Research & History
It was when I lived in Norway that I came across the history of the witch trials in Finnmark in Northern Norway. I was shocked by their intensity. During the seventeenth century, out of a population of 3000, 135 persons were tried, and 91 executed. 77 of those were women, 14 men. The women were mainly the wives of Norwegian fishermen, a few women were Sámi, but all the men executed were Sámi. These statistics were much higher per capita than the European average for witch persecutions and matched other hotspots such as Scotland and Germany.

I imagined the fear and paranoia that must have raged through such a small population in this bleak outpost of the Danish/Norwegian empire. During the 1600s in Finnmark, witch hunting mania flared up with clusters of trials every few years.

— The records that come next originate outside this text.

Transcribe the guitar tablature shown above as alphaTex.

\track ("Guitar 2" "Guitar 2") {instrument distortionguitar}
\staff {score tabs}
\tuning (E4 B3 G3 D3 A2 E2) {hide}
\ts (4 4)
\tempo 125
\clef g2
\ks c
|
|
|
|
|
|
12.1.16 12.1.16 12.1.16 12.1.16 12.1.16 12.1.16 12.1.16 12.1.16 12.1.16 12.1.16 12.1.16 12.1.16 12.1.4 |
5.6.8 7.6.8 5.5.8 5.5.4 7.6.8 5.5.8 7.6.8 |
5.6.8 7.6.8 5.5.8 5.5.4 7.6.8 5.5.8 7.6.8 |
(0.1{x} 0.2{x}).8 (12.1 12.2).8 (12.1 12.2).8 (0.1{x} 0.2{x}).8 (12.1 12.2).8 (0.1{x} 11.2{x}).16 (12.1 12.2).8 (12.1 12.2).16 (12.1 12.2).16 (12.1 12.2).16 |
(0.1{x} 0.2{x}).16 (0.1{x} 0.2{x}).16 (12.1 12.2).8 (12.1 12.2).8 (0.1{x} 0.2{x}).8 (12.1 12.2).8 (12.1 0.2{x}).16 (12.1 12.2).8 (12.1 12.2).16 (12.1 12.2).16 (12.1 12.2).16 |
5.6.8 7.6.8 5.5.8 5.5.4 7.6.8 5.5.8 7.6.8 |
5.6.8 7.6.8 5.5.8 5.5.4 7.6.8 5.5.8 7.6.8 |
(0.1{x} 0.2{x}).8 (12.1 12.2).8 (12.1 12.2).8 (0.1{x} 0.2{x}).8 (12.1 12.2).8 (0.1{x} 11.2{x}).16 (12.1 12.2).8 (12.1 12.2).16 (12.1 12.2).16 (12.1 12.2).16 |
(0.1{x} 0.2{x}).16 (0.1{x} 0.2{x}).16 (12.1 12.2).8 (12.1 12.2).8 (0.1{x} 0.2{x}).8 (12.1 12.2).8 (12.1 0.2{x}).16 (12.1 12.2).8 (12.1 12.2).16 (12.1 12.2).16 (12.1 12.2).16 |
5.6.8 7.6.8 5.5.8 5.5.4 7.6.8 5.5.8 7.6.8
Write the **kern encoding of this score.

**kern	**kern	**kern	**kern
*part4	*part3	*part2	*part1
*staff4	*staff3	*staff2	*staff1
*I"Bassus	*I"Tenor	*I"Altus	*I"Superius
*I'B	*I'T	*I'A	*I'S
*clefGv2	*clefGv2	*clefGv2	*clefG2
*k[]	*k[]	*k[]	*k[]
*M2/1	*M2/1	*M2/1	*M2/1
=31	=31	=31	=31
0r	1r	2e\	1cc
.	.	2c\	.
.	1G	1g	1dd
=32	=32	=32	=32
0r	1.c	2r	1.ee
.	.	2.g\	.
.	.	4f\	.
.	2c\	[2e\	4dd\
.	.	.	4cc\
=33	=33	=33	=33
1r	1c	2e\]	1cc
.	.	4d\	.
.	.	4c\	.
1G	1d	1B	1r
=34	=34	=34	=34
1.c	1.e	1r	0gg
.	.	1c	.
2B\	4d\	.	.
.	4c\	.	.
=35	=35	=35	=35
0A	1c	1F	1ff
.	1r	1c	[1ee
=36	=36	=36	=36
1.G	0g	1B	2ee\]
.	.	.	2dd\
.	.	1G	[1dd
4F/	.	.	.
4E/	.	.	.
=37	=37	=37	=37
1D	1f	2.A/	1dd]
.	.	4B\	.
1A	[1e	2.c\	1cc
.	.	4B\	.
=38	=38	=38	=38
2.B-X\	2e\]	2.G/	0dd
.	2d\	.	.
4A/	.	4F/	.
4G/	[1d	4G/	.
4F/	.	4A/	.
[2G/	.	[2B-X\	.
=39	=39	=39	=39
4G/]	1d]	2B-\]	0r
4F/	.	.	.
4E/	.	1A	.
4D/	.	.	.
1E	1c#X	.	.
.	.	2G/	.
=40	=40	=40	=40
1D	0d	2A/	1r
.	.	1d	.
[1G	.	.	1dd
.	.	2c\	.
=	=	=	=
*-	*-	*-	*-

It was one of these witch panics in the winter of 1662/3 which particularly occupied me. As I read through the trial transcripts I was horrified to learn that six girls – the youngest of whom was 8 – had been accused and convicted of witchcraft.
These girls had also testified against their own mothers and aunts. Fortunately, the girls did not burn at the stake, as an appeal judge was called from Copenhagen to determine their fate, but it is clear the Governor of Vardo did wish them to be executed alongside their mothers as he considered that they had turned to the Devil and might corrupt other children. I believe it was the islanders themselves who protested against the burning of children.
I needed to understand how this could have happened? Why were the witch hunts so ferocious in the north of Norway?
I remember standing on the beach at Ekkerøy under the midnight sun and wondering if anyone would ever want to read this book. Was it too much? But then as I looked at the feed on my phone, I read that another woman had been accused of witchcraft, put on trial, and executed in her village in India that very day. The story of the witch hunts of the past are still chillingly relevant for the world we live in now.

The Steilneset Memorial which honours everyone who lost their lives to the witch trials.